Nous n’avons pas eu à tirer les leçons de cette expérience la première fois. Lorsque je travaillais dans le service commercial chez Palantir, nous avons commis de nombreuses erreurs.

Quel est un exemple ?

Il y en a tellement. Il y a cette idée de se concentrer entièrement sur son produit – et comme dans le Champ des rêves, vous le construisez et les gens viendront. Vous vous adressez donc directement à l’utilisateur final, à la personne sur le terrain, et vous ne vous souciez pas trop des autorités et des responsables des crédits au Congrès, de la direction des agences ou de la bureaucratie de niveau intermédiaire. Chez Palantir, nous avons compris qu’il fallait travailler avec chacun de ces publics. Il nous a fallu bien plus de temps que prévu pour embaucher des lobbyistes. Chez Anduril, nous avons fait cela dès la première semaine.

Il existe aussi cette idée fausse et hilarante selon laquelle il faut sous-traiter avec les grands noms – Booz Allen Hamilton, Deloitte et tous ces types – parce qu’ils vont d’une manière ou d’une autre vous intégrer dans leurs contrats. Cela ne fonctionne pas. Il y a aussi l’idée qu’il faut mettre en place un comité consultatif où un groupe de généraux et de fonctionnaires à la retraite vous guident tout au long du processus.
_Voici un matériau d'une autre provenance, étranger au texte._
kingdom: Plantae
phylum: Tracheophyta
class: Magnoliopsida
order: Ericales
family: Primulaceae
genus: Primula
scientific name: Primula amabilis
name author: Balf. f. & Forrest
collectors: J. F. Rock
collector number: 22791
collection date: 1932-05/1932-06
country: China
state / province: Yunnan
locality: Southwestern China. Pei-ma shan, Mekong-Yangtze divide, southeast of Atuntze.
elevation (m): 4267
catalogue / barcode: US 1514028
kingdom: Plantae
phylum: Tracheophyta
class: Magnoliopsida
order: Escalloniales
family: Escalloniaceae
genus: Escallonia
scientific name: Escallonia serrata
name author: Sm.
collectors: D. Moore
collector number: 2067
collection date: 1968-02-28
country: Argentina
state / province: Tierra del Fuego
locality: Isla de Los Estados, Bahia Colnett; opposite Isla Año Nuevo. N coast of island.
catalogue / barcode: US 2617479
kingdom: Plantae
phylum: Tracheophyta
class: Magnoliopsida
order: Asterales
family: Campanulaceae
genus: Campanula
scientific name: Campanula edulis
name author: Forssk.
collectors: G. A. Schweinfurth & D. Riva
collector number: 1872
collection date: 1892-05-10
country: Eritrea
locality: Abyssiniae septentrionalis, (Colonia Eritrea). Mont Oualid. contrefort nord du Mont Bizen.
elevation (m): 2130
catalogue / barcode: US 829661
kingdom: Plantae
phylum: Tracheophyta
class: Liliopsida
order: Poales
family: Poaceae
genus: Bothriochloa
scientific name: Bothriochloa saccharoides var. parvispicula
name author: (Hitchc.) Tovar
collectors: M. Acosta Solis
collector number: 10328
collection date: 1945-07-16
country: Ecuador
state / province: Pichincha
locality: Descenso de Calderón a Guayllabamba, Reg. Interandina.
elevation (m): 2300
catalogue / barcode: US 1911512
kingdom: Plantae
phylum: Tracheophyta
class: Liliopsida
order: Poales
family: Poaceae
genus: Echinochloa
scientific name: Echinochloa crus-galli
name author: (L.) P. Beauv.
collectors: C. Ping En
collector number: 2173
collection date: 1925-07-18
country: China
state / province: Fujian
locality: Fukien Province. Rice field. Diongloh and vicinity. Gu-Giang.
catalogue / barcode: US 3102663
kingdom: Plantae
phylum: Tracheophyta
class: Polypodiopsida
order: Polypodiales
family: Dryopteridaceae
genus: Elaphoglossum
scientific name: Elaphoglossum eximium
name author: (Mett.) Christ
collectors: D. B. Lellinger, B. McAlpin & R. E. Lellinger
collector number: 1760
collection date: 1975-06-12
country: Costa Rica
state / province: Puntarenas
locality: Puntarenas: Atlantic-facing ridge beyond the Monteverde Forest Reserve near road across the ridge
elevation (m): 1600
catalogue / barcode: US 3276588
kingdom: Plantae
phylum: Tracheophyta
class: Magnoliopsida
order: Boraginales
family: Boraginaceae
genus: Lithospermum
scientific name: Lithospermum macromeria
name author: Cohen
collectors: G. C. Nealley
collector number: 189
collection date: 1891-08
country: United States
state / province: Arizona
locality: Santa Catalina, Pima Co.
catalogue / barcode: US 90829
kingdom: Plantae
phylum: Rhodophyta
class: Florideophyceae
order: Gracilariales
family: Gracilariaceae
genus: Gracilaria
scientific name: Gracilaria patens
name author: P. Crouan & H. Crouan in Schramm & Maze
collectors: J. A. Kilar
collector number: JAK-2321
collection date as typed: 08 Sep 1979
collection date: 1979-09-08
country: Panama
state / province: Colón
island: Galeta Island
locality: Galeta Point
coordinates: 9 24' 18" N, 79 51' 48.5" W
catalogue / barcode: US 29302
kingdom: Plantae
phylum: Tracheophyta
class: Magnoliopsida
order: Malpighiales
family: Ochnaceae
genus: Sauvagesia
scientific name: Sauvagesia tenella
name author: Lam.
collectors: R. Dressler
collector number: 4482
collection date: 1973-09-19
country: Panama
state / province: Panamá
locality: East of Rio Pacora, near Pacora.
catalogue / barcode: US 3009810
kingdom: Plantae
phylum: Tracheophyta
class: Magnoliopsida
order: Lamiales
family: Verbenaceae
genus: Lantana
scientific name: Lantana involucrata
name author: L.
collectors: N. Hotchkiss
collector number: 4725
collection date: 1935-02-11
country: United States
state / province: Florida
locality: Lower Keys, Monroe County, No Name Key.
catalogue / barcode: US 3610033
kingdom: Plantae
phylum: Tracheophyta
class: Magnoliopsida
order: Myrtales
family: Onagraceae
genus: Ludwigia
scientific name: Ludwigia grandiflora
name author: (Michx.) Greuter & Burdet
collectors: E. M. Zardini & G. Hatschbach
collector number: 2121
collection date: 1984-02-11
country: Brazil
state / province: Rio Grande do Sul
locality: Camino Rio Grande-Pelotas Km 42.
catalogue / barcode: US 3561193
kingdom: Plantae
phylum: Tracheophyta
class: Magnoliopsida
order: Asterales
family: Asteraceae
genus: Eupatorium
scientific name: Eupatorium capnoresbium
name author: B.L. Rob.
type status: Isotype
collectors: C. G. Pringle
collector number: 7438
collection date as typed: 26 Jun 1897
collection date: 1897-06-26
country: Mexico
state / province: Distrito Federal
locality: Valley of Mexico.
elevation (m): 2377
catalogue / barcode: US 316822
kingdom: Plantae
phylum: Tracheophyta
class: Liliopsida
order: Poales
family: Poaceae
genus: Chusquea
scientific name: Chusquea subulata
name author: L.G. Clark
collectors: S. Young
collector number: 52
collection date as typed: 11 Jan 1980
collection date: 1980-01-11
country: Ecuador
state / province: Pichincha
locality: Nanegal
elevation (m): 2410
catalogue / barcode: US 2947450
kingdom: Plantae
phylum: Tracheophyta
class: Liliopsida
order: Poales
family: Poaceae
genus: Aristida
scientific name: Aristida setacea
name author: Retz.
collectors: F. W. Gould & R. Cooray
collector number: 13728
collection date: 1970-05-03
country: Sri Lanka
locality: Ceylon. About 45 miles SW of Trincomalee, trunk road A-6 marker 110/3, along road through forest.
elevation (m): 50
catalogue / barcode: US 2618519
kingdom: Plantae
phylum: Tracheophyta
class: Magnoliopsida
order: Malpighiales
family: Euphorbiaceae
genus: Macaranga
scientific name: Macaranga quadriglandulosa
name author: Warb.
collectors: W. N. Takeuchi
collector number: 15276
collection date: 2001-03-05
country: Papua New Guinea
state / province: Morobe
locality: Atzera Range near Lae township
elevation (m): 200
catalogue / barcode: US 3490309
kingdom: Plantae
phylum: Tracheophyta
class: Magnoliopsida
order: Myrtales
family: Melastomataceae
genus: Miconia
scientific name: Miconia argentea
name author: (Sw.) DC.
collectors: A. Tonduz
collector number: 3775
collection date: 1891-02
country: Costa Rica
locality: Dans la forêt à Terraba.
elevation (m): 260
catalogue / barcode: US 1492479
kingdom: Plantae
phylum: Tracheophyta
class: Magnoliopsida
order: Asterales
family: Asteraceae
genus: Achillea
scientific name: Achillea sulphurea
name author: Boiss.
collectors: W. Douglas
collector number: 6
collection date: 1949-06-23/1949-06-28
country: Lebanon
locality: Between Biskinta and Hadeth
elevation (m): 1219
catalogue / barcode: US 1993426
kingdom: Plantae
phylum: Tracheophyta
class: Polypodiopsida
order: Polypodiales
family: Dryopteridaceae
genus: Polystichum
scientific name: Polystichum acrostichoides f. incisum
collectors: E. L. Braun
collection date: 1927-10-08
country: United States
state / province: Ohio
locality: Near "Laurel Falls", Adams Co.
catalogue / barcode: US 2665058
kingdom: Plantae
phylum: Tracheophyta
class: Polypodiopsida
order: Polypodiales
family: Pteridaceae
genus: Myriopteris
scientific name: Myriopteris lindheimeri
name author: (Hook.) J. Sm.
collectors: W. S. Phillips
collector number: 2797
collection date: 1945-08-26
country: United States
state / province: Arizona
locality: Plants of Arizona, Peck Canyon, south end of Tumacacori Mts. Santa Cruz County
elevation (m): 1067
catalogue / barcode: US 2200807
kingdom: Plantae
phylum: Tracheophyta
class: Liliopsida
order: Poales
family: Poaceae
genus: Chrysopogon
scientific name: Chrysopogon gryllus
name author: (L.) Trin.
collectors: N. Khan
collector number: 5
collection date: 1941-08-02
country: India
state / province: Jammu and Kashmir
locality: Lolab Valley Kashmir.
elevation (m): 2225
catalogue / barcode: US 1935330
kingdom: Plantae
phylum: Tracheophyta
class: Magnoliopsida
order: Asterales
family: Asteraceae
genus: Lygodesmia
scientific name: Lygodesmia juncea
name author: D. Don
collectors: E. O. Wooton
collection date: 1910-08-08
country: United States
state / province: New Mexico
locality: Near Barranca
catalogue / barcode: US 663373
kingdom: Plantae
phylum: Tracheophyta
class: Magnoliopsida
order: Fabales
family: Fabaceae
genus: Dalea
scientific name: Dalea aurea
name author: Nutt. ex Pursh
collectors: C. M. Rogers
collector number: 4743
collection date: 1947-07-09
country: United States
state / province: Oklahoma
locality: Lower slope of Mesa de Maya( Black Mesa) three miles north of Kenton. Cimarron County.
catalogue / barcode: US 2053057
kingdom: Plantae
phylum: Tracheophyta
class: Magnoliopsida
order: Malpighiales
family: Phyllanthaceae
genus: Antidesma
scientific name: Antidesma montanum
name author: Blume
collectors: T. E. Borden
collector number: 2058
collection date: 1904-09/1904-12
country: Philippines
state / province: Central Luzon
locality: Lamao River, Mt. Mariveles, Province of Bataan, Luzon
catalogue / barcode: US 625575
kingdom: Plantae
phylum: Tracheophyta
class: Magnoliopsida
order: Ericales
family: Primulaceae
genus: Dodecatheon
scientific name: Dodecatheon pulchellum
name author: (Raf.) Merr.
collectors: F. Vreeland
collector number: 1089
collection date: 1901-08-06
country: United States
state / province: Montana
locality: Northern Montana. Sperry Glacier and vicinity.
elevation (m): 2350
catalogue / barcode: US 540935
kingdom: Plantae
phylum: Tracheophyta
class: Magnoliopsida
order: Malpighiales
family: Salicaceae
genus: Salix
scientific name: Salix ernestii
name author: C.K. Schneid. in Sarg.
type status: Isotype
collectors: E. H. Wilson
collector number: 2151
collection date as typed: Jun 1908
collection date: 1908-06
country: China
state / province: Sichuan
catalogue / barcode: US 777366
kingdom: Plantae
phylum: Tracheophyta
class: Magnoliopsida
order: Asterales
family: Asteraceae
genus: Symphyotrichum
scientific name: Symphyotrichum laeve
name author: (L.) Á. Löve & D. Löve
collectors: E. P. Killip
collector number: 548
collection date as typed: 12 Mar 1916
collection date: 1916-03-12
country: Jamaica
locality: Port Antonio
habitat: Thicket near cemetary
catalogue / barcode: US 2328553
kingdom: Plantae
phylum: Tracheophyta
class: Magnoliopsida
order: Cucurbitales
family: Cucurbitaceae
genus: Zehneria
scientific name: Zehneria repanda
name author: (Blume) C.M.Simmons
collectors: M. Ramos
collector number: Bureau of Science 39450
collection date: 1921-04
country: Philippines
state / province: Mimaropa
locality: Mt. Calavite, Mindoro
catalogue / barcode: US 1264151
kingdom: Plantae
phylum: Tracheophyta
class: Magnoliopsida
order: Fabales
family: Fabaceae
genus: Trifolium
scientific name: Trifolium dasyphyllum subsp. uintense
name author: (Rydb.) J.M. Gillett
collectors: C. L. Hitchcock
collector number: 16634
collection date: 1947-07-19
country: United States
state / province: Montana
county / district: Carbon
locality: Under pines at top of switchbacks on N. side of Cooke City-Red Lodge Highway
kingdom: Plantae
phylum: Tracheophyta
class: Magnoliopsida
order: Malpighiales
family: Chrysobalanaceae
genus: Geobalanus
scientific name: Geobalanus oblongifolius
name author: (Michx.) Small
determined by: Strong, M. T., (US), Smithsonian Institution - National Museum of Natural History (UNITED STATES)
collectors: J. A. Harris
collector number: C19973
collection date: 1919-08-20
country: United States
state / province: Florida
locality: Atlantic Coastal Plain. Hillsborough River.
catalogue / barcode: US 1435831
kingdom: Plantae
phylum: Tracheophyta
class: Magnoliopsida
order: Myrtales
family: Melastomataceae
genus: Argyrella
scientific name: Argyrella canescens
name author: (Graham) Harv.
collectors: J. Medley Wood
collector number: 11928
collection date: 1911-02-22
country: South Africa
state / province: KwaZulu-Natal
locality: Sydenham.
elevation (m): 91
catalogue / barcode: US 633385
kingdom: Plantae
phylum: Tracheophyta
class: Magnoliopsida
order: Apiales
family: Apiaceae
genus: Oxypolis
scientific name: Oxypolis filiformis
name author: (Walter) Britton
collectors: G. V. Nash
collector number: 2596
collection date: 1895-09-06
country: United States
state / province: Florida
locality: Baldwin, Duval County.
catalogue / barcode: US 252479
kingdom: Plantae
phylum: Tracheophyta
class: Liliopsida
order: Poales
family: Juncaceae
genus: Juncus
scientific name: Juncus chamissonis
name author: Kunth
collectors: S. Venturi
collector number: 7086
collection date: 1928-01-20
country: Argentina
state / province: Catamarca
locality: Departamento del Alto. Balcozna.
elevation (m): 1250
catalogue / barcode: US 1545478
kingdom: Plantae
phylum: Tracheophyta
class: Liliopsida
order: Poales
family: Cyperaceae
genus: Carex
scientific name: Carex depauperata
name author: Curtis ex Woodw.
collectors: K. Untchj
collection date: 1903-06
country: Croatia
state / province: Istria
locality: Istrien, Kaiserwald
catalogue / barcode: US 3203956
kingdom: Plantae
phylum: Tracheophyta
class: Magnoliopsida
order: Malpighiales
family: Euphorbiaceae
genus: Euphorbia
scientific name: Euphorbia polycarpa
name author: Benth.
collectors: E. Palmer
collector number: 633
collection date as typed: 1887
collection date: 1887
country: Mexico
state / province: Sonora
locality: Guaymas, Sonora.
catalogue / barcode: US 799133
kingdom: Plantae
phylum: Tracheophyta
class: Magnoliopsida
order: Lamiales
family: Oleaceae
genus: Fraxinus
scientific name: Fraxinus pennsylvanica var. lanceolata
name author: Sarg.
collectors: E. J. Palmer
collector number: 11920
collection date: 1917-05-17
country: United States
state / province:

En réalité, ils ne l’ont pas fait non plus.

À ses débuts, la technologie de défense était un frein pour de nombreux ingénieurs. La stigmatisation est-elle toujours présente ?

L’époque des startups à l’argent facile est révolue et les réalités géopolitiques ont pris le dessus. Les gens regardent ce qui se passe en Ukraine ou en Israël, ou la menace potentielle contre Taiwan, et ils se disent : « J’adorerais passer du temps à travailler sur des choses qui vont faire bouger les choses pour l’humanité. » Cela ne ressemble pas toujours à de la défense, mais cela implique des problèmes technologiques plus complexes. Et on commence à voir des investisseurs se sentir plus à l’aise avec la prise de risques qui auraient pu être inadmissibles en 2017.

Vous subissez toujours des réactions négatives de la part de la gauche.

Ce n’est pas la gauche, c’est une très petite minorité de personnes en marge. Il est beaucoup plus difficile en 2024 d’avoir une opposition raisonnée et réfléchie aux technologies de défense qu’en 2017, et cela nous a permis de communiquer plus facilement notre mission et de recruter et de retenir des ingénieurs.

Anduril vient de lever 1,5 milliard de dollars pour aider à construire ce qu’elle appelle une usine « hyperscale » de 5 millions de pieds carrés pour fabriquer des milliers d’armes autonomes à relativement faible coût. Est-ce nécessaire ?

Au cours des dernières phases de la guerre froide et après, les États-Unis ont adopté une posture de force avec des systèmes sophistiqués et très coûteux en petites quantités. Des choses comme des avions de combat de cinquième génération, des porte-avions et des missiles qui coûtent des millions de dollars à chaque fois qu’ils sont tirés. Cela fonctionnait lorsque nous avions une avance dominante et que nous dissuadions les conflits à grande échelle. Ce n’est plus le cas aujourd’hui. En Ukraine, nous épuisons des stocks entiers de systèmes d’armes beaucoup plus vite que nous ne pouvons les réapprovisionner. Nous avons besoin d’une chaîne d’approvisionnement qui nous permette d’accélérer la fabrication de systèmes de base à faible coût, de sorte que si nous nous retrouvons un jour dans un conflit à grande échelle, nous puissions déployer rapidement des armes sur la ligne de front sans épuiser nos stocks.